Who am I now?

What is the term for a parent who loses a child?

If you lose your partner you become known a widow or widower.

If a child loses their parents they become a orphan.

But what do you call a women who had lost her child.

I often find myself struggling when asked how many children I have, do I say four and then when asked more about them explain that one will be forever 9 and then wait through that uncomfortable silence that tears at my heart. Or do I just say three and not acknowledge my beautiful Livvy.

What about those parents who children didn’t stay. Is a woman who faced a still birth still a mom?

It’s a hard and the worlds terminology needs to catch up and allow us to honour our children.

I do always say I have four children in fact I am a mom of 6, two may be in heaven but they are still hold pieces my heart.

To the parents whose child never got to stay you are still mom and dad and nothing can take that from you and if someone tries send them my way.

I mean if your brother or sister died do you stop being their sibling. If your parents die do you stop being someone’s son and daughter. Of course not.

So I want a name I want something to honour my loss and cherish the part my child still holds in my life.

I asked my friends how they would describe themselves now they have faced the ultimate loss. Broken parents, heartbroken, missing, all truly valuable words but for me it’s not enough.

Then I came across this

The word we are looking for, she says, “must be a quiet word, like our grief, but clear in its claim.” The word “widow,” which means “empty” in Sanskrit, is such a word, and that same language, she suggests, provides another for us to borrow: “vilomah.” This means “against a natural order,” she writes. “As in, the gray-haired should not bury those with black hair. As in our children should not precede us in death.”

K F C Holloway

Vilomah, this word sits right with me.

Against the natural order.

I should have never had to bury my child. To walk away from a hospital room never to hold them again. No parent should have to plan their child’s funeral.

It’s against the natural order.

So maybe I am a Vilomah a word that may never be understood but is held as truth in my heart.

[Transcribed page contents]

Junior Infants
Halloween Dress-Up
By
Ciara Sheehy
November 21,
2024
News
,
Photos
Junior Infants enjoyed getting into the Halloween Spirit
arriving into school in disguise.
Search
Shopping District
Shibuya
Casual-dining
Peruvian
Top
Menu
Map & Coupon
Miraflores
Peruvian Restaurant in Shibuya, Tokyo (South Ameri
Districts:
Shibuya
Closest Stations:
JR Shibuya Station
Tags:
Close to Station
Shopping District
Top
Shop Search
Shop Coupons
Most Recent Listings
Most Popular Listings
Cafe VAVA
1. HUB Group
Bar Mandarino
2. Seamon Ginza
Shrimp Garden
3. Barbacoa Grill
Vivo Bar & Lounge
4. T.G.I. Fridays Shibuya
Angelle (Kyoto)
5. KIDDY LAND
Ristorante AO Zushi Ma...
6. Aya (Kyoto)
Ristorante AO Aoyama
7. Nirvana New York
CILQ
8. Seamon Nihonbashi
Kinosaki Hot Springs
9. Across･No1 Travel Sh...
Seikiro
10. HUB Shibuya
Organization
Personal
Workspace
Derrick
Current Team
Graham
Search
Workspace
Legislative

### The task
Write out the stretch of the post about a name for parents who have lost a child from "I do always" through "Of course not.". Rely only on the post about a name for parents who have lost a child.

### Answer to this task
I do always say I have four children in fact I am a mom of 6, two may be in heaven but they are still hold pieces my heart.

To the parents whose child never got to stay you are still mom and dad and nothing can take that from you and if someone tries send them my way.

I mean if your brother or sister died do you stop being their sibling. If your parents die do you stop being someone’s son and daughter. Of course not.